The $1.6-million reconstruction project, which widened the vehicle bridge and added pedestrian pathways, began last summer but has been repeatedly delayed. Even the final task, painting lines on the street, was put off by Friday's rain.
The bridge carries an average of about 9,000 cars daily on Old 41 over CSX railroad tracks. The new concrete bridge is 48 feet wide with two 14-foot travel lanes and 10-foot sidewalks on each side.
The bridge was originally closed to traffic July 20, at that time, construction was slated to be complete by mid-October. It was temporarily reopened in August when construction was delayed by a railroad issue.
Construction was then scheduled to be complete on Dec. 21, but that was pushed back first to March 11, then May 31.
Bob Galante, engineering division manager for the county's transportation department, previously blamed the delays on snow and rain.
"This has been the worst winter, weather-wise, I've ever seen in the county," Galante said in March, when the opening date was pushed back another two months. "If the soil gets wet, we can't work to put things in place and CSX won't allow us to build over the railroad if it will pose any danger to the railroads that would affect trains traveling over them. We just have to look out for the safety of the construction workers, CSX workers and drivers."
The repeated delays did not increase the cost of the $1.6 million bridge project because the contractor, E.R. Snell, has no provision in its contract for additional funding if the project becomes delayed over time, Galante said.
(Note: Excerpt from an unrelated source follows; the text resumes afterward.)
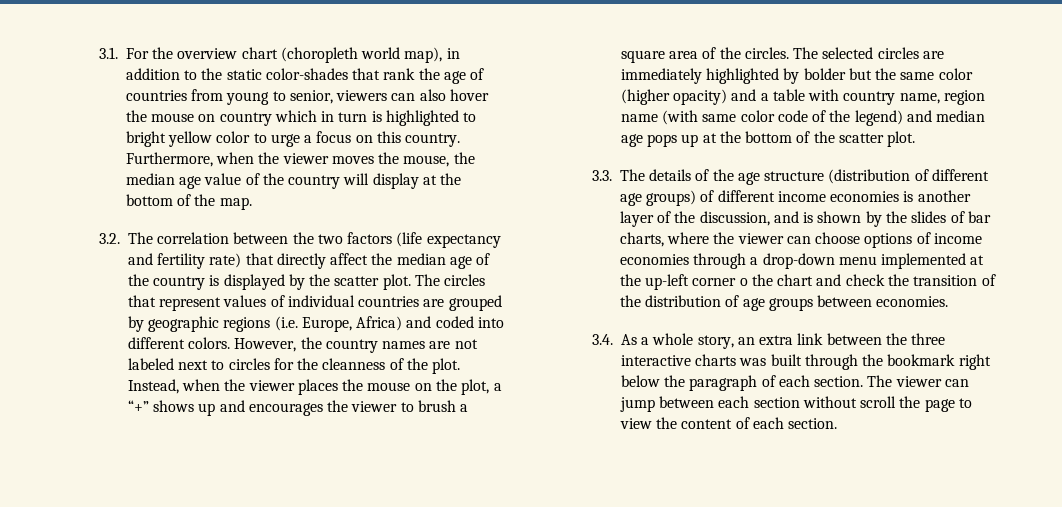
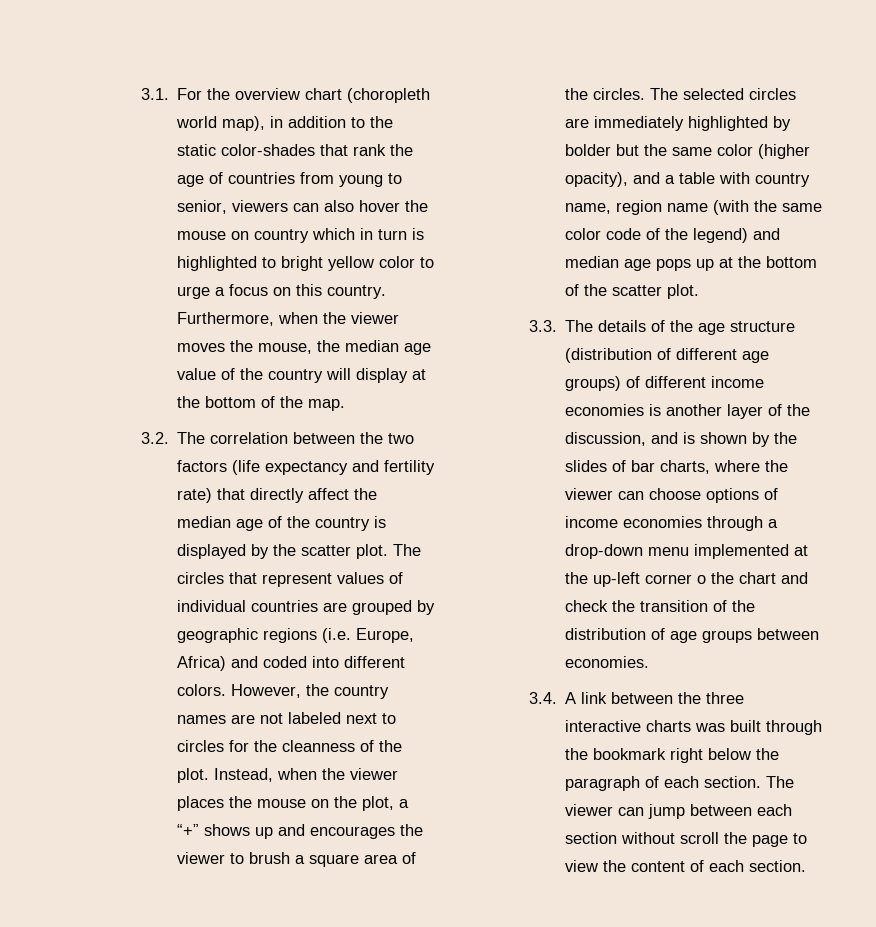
[672,89,727,105] opacity) -> [565,172,629,187] opacity),
(698, 117) none -> [754,200,778,212] the
[620,333,794,349] As a whole story, an extra -> [565,692,577,704] A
The bridge was rebuilt and sidewalks were added to facilitate the heavy pedestrian activity on the bridge. Many residents will park on the northern side of the bridge and walk along it to access Kennesaw Mountain Park, but there was a very narrow pathway on the former bridge for the pedestrians to walk along as drivers traveled north and south over the bridge, something park officials have recognized as a safety hazard for years.
Stan Bond, park superintendent at Kennesaw Mountain, said park officials have long recognized the hazards of pedestrians trying to cross the bridge with no sidewalk and little room for them to walk across.